Nombre de manifestants ont été choqués samedi par une large banderole qui condamnait l'état d'urgence. Elus favorables et même préfet se sont retrouvés embarqués derrière cette banderole. Récit d'une marche "de la société civile" très politisée.
10 à 12.000 personnes c'est le nombre de manifestants samedi après-midi pour cette marche, moindre que ce que les organisateurs et la police avaient prévu. Si ceux qui étaient là partageaient ensemble le rejet de la barbarie et du terrorisme et montraient leur soutien aux victimes des attentats de Paris, leurs conceptions de la réponse à donner au fanatisme aveugle différaient largement. Au point que certains manifestants ont dénoncé la récupération politique de cette manifestation.
Une marche "de la société civile"
Au départ initiée par des associations, des syndicats et la Ligue des Droits de l'Homme (LDH), "la marche contre la barbarie, contre les amalgames, pour les libertés et la paix" était, en écho au rassemblement du mardi 17 novembre Place du Capitole voulu par les partis politiques, une marche "de la société civile" selon les propos de Jean-François Mignard de la LDH.A l'arrivée, cependant, les rangs de la manifestation étaient grossis par bon nombre de militants de partis politiques.
Le préfet et les élus derrière une banderole... "contre l'état d'urgence"
De nombreux élus de tous bords, socialistes, communistes, républicains, centristes, avaient pris place dans la manifestation : le maire LR de Toulouse Jean-Luc Moudenc et son prédécesseur PS Pierre Cohen, des députés, les présidents du conseil départemental de la Haute-Garonne Georges Méric et du Conseil Régional Martin Malvy, ainsi que plusieurs têtes de listes aux élections régionales comme Carole Delga (PS), Dominique Reynié (LR) et Gérard Onesta (EELV).Même le préfet Pascal Mailhos, peu habitué à participer aux manifestations, avait pris place au sein de cette "concorde" politique.
On passera sur le fait que certains de ces élus n'auront parcouru que quelques centaines de mètres, le temps de se faire filmer par les télés ou de prendre des photos pour les réseaux sociaux avant de s'exfiltrer discrètement de la manifestation.
L'important est ailleurs : tout ce petit monde, préfet compris, s'est retrouvé derrière une immense banderole... qui dénonçait l'état d'urgence.
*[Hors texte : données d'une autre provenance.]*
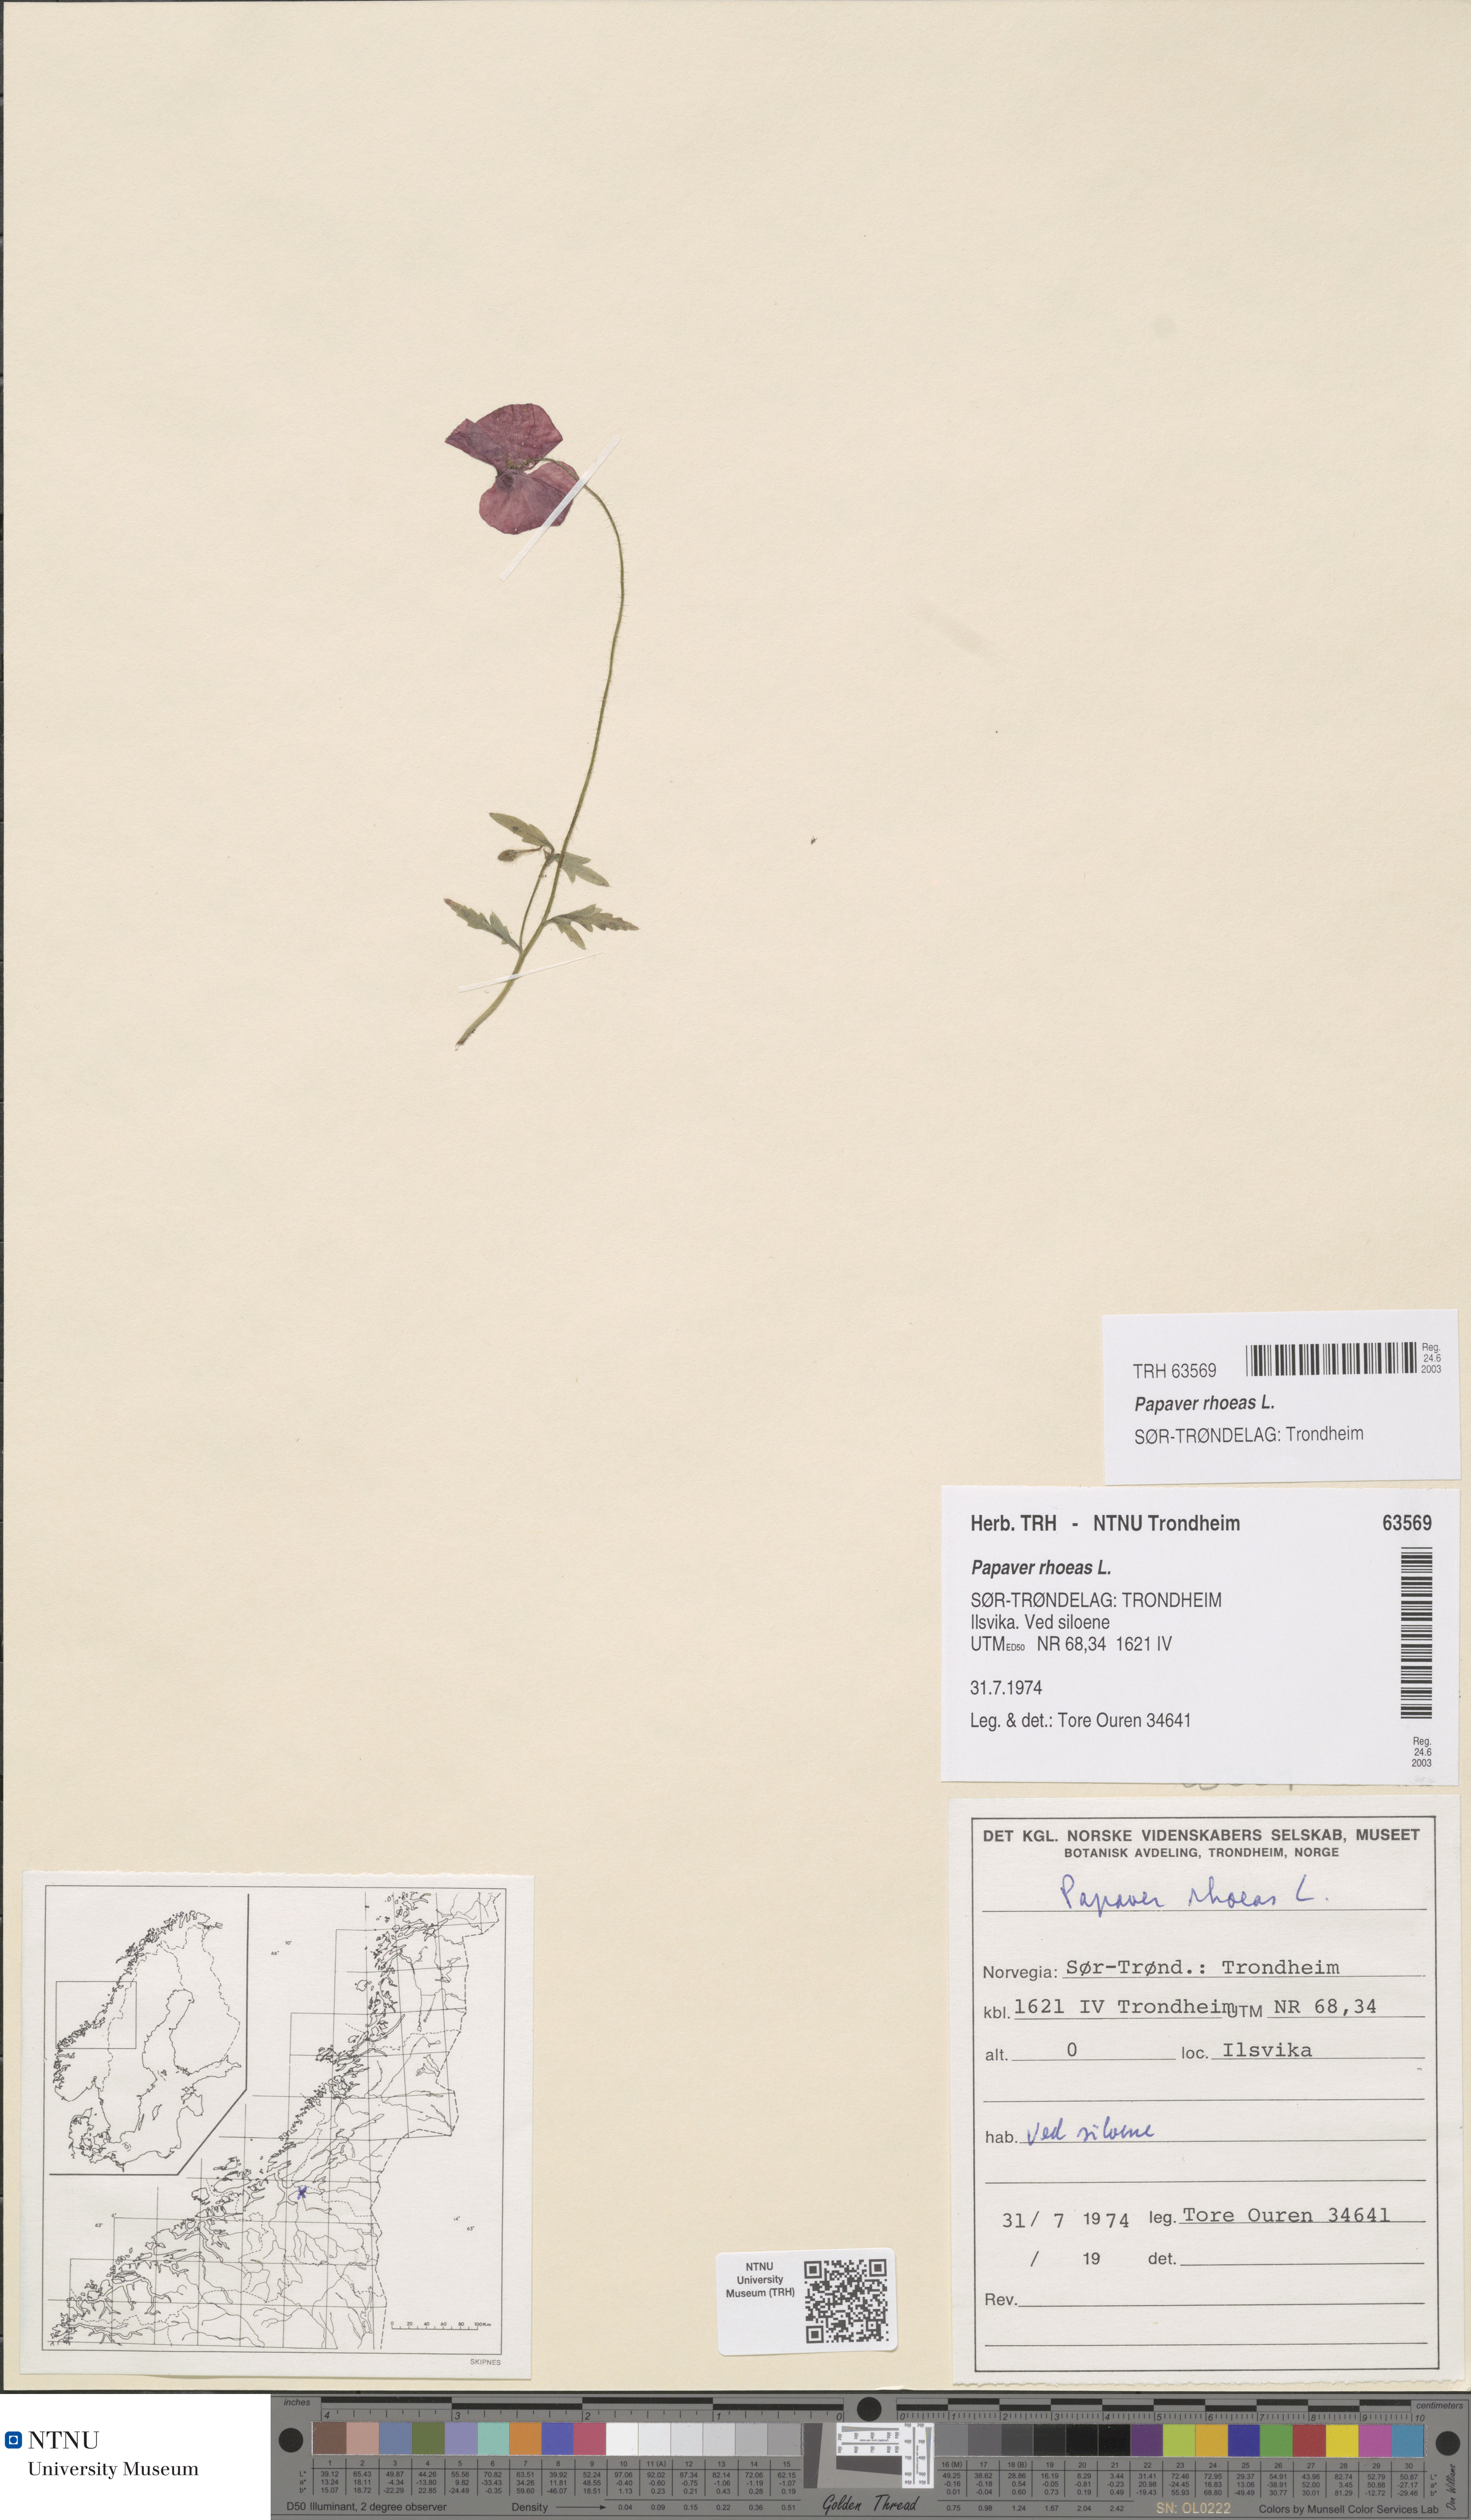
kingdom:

Non loin des élus PS ou LR une banderole contre l'état d'urgence. #marche #toulouse #LT pic.twitter.com/Zs62Ezv9id
— Fabrice VALERY (@FabValery) November 21, 2015
La gauche de la gauche en tête du cortège
En tête de la manifestation, la CGT, le PCF et le Parti de Gauche : service d'ordre conséquent, organisation rodée. Une première banderole, portée par des jeunes et reprenant le nom de la manifestation "Pour la liberté et la paix, contre la barbarie et les amalgames".Mais quelques mètres plus loin, tenue haut par des militants d'extrême-gauche, une gigantesque deuxième banderole portait un slogan beaucoup moins universel :
Leurs guerres, nos mort(e)s, contre l'état d'urgence, intensifions nos luttes"
De nombreux manifestants ont donc marché derrière ce slogan, parfois sans s'en rendre compte.
La colère de certains manifestants
Mais beaucoup ont tout de même réagi. "Quand j'ai vu cela, je suis parti de la manif", raconte un Toulousain. La présidente du Crif de Midi-Pyrénées, le conseil représentatif des institutions juives de France, Nicole Yardeni, nous a elle confié être "en colère contre cette récupération politique". Elle a choisi de continuer à marcher, mais plus loin, aux côtés des représentants de la communauté musulmane.L'état d'urgence divise une partie de la gauche
Le vote à l'Assemblée nationale de la prolongation pour 3 mois de l'état d'urgence a pourtant fait quasi l'unanimité : seuls 6 députés (3 socialistes et 3 écologistes) ont voté contre.A la gauche du PS, ce sujet divise : les députés du Front de Gauche ont approuvé la prolongation de l'Etat d'urgence mais Jean-Luc Mélenchon, le leader du Parti de Gauche, n'y est pas favorable.
Seul à prendre la parole samedi à Toulouse, le secrétaire général de la Ligue des Droits de l'Homme, Jean-François Mignard, a bien affirmé dans son allocution que les organisations resteraient vigilantes "pour que l'état d'urgence ne dure pas et ne nous fasse pas sortir de l'Etat de droit et de la démocratie".